Issue Date: July 10, 2006
Patterned Tapes Fold Into Devices
Current microfabrication techniques are ideal for making linear or two-dimensional planar objects, but three-dimensional objects are a challenge. Most fabrication techniques lead only to specific types of 3-D structures.
A method that harnesses the tools of planar fabrication to make 3-D objects with arbitrary shapes now has been described by chemistry professor George M. Whitesides, graduate student Derek A. Bruzewicz, and coworkers at Harvard University (J. Am. Chem. Soc., published online June 29, dx.doi.org/10.1021/ja062973q).
"Investment in planar microfabrication has been too large, and the technology has grown too sophisticated and effective to abandon for an entirely new technology that might only marginally improve 3-D fabrication," the researchers write.
The researchers were inspired by the folding of biological molecules such as proteins, which have linear structures that dictate how they will fold. "Proteins fold by having a 'tape' with the information for folding coded in shapes—amino acids—and 'sticky' regions-hydrogen bonds and hydrophobic regions," Whitesides says. "The underlying concept is the same, although the tape that we work with is very much simplified. We have shapes and sticky regions."

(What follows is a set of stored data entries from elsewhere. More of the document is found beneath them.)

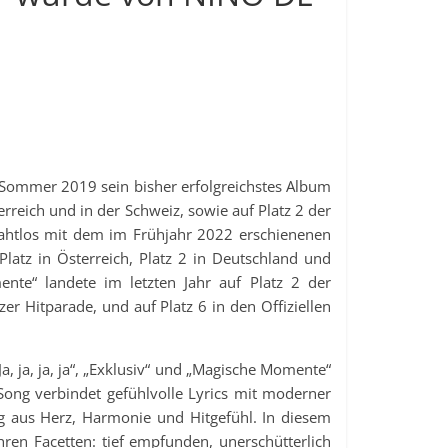
 Sommer 2019 sein bisher erfolgreichstes Album
terreich und in der Schweiz, sowie auf Platz 2 der
nahtlos mit dem im Frühjahr 2022 erschienenen
Platz in Österreich, Platz 2 in Deutschland und
nte“ landete im letzten Jahr auf Platz 2 der
er Hitparade, und auf Platz 6 in den Offiziellen
, ja, ja, ja“, „Exklusiv“ und „Magische Momente“
ong verbindet gefühlvolle Lyrics mit moderner
 aus Herz, Harmonie und Hitgefühl. In diesem
ihren Facetten: tief empfunden, unerschütterlich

In Whitesides' method, the shapes are provided by metal patterning on a flexible planar surface, and the sticky regions are made of solder. The researchers start with two strips of Mylar tape. One is patterned with copper and crimped into zigzag shapes. A second flat piece of tape is attached to the first and the metal pattern is dip-coated with solder. The structure is suspended and agitated in water hotter than the melting point of the solder. Analogous to protein folding, the fusion of solder on neighboring faces of the crimped tape minimizes the free energy of the interface between the solder and the water, driving the tape to fold into a 3-D structure. By attaching light-detecting diodes to the uncrimped tape, Whitesides and coworkers construct a device that can detect light from any direction.
"Making complicated 3-D microstructures is a very challenging and expensive task based on the existing fabrication techniques," says L. James Lee, a chemical engineer at Ohio State University. "A proper integration of 2-D patterning and the self-folding concept is a very attractive approach to solving this problem because the 2-D patterning techniques in both micro- and nanoscale are well-developed and widely available."
Jennifer A. Lewis, a materials scientist at the University of Illinois, Urbana-Champaign, says Whitesides and coworkers "describe a highly creative method for achieving arbitrary 3-D shapes, which is inspired by biomacromolecular folding. This process must be scaled down for it to be applicable in commercial device fabrication. Nonetheless, their work is an important first step toward creating functional devices by guided self-assembly."